▶ Given request a: Format the rows from the line containing "Question: A red" through the line containing "(B) The corresponding 3D point is farther.", both included, as a numbered list and leave out the blank lines.

▶ Document segment:
________________________

Feminist writer Julie Bindel on Islamic Grooming Gangs

This article from Standpoint Magazine although old now (2010), is still interesting and relevant to the current phenomena of Islamic child abusing grooming gangs.  I don’t always agree with Ms Bindel (especially not on the subject of the Death Penalty) but it would be a poor world if we all agreed on everything.

I’m putting it up as it shows that this issue has been known about for some time in the towns and cities that have been affected by it.  Also, it has descriptions of how young girls are groomed by Islamic Grooming Gangs, and therefore it is valuable information for parents and young people about the methods used to persuade and coerce girls and young women into abusive sexual practices.

What is also very interesting is that the article contains two paragraphs that illustrate just how much political correctness has twisted the law and public services.

In one instance the local senior police have to me appeared to cross the line very badly in calling for a documentary from a mainstream broadcaster to be censored and standing with highly partisan and often suspect groups such as Unite Against Fascism.

“In 2004, Channel 4 withdrew Edge of the City, its controversial documentary made by Annie Hall that depicted parents trying to stop groups of young Asian men grooming white girls as young as 11 for sex. It had been seized on by the BNP as a party political broadcast.

Colin Cramphorn, the then Chief Constable of West Yorkshire, joined groups such as Unite against Fascism in calling for the documentary to be withdrawn. Channel 4 complied, saying that the issue was not censorship but timing because of the proximity with the local and European elections. But many argued at the time that the delay in transmission had strengthened the case of the BNP. “

Also the infamous Joyce Thacker crops up in this story as well.  In the article Joyce Thacker acknowledges the issue of Islamic Grooming but steers the identification of the problem away from the Islamic community and towards a nebulous group of ‘older men’.

“Joyce Thacker, the strategic director of the children and young people’s services directorate at Rotherham Metropolitan Borough Council, has a vast amount of experience in dealing with sexual exploitation of young people. She says that it is “interesting” to note that most of the men involved are Asian but that it is primarily an issue of the abuse of children by older men.

________________________

▶ Given request b: Continue the blog post about the Julie Bindel grooming-gangs article from where it stops.

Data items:
________________________

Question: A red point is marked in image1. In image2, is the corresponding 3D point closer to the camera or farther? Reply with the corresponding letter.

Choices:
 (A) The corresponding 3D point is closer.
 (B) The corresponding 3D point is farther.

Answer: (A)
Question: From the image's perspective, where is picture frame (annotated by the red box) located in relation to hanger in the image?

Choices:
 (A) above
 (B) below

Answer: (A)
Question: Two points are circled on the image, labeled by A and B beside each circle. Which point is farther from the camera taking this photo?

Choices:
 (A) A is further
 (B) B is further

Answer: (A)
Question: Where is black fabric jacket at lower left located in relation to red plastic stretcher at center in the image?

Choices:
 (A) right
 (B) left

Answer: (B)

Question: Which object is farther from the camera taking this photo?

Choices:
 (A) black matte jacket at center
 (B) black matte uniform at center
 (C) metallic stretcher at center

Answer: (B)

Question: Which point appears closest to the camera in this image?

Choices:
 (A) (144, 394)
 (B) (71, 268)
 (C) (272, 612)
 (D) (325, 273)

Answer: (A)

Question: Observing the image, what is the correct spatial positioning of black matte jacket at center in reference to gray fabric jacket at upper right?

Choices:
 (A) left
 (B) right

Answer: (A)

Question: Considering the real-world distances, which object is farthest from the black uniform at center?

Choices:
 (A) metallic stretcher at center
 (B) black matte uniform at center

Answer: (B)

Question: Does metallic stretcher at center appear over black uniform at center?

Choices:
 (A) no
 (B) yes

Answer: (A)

________________________

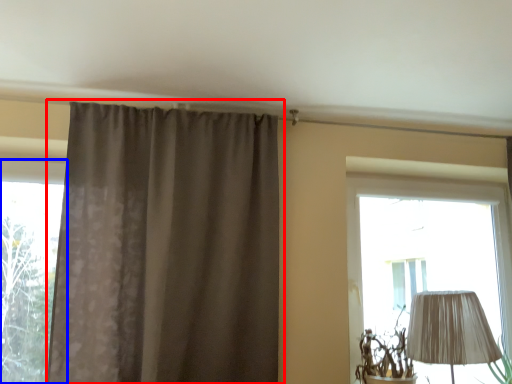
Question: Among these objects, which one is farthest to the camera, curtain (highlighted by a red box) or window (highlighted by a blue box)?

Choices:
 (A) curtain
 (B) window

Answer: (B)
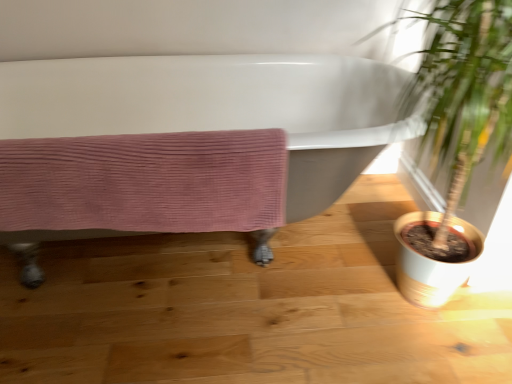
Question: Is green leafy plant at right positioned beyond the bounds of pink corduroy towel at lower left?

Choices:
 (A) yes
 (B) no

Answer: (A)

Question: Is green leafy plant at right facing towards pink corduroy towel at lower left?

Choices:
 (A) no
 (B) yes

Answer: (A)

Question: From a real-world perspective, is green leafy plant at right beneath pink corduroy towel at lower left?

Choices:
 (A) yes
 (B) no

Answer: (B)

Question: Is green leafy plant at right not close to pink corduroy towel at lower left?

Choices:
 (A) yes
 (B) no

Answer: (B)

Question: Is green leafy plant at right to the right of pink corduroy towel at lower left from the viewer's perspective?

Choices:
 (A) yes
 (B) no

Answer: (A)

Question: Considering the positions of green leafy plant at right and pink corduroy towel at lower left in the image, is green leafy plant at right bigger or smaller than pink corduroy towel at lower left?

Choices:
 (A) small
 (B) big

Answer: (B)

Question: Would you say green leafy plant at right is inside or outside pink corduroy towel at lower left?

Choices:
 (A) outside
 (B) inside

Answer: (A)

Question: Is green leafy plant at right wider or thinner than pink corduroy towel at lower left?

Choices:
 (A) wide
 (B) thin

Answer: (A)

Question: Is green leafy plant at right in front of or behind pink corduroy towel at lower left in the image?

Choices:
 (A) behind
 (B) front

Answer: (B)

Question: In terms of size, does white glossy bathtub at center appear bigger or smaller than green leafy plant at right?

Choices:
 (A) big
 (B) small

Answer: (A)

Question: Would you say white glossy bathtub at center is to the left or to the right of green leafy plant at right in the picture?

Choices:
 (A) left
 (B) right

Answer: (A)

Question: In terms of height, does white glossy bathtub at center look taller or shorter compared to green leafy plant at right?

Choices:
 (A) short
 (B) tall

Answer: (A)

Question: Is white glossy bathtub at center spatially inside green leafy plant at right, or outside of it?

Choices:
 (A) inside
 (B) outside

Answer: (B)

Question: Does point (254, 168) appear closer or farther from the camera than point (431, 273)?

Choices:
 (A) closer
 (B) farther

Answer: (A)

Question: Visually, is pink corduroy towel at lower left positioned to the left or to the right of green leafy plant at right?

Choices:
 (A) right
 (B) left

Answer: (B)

________________________

▶ Written answer a:
1. Question: A red point is marked in image1. In image2, is the corresponding 3D point closer to the camera or farther? Reply with the corresponding letter.
2. Choices:
3.  (A) The corresponding 3D point is closer.
4.  (B) The corresponding 3D point is farther.

▶ Written answer b:
“What about the younger boys who are sent to befriend the girls in the first place?” says Thacker, “Are they also victims of abuse? Certainly we need to ensure that more work is done within all communities that explores positive, healthy relationships, or these young men may end up being the abusers themselves.”   “

 

That looks very much to me like Thacker was trying to minimise the problem, probably for ‘community cohesion’ reasons.  In the light of the knowledge of Islamic Grooming Gangs among the general population at the time this seems like obfuscation.

It is an excellent article and well worth reading through to the end.

Article begins

At Sheffield Crown Court throughout September and October, eight men sat in the dock accused of rape and other sexual crimes against four girls, three aged 13 and one 16. The case resulted in five being convicted and three acquitted. All of the eight defendants were Pakistani Muslims and the girls white British. Does this matter? Not for the reasons the British National Party would have us believe, but it is nonetheless significant. 

Razwan Razaq, 30, his 24-year-old brother Umar, Muhammed Zafran Ramzan, 21, Adil Hussain, 20, and Mohsin Khan, 21, were sent to prison for between four-and-a-half to 11 years. 

The crimes were committed in and around Rotherham, a fairly typical south Yorkshire town. Although unemployment is fairly high, Rotherham is now also a popular summer visitors’ destination when All Saints Square is transformed into a seaside beach. Every month, there is a farmers’ market that sells produce from local farmers and traders, and Jamie Oliver’s TV series, Jamie’s Ministry of Food, tried to teach the town’s inhabitants to establish healthy eating as part of daily life.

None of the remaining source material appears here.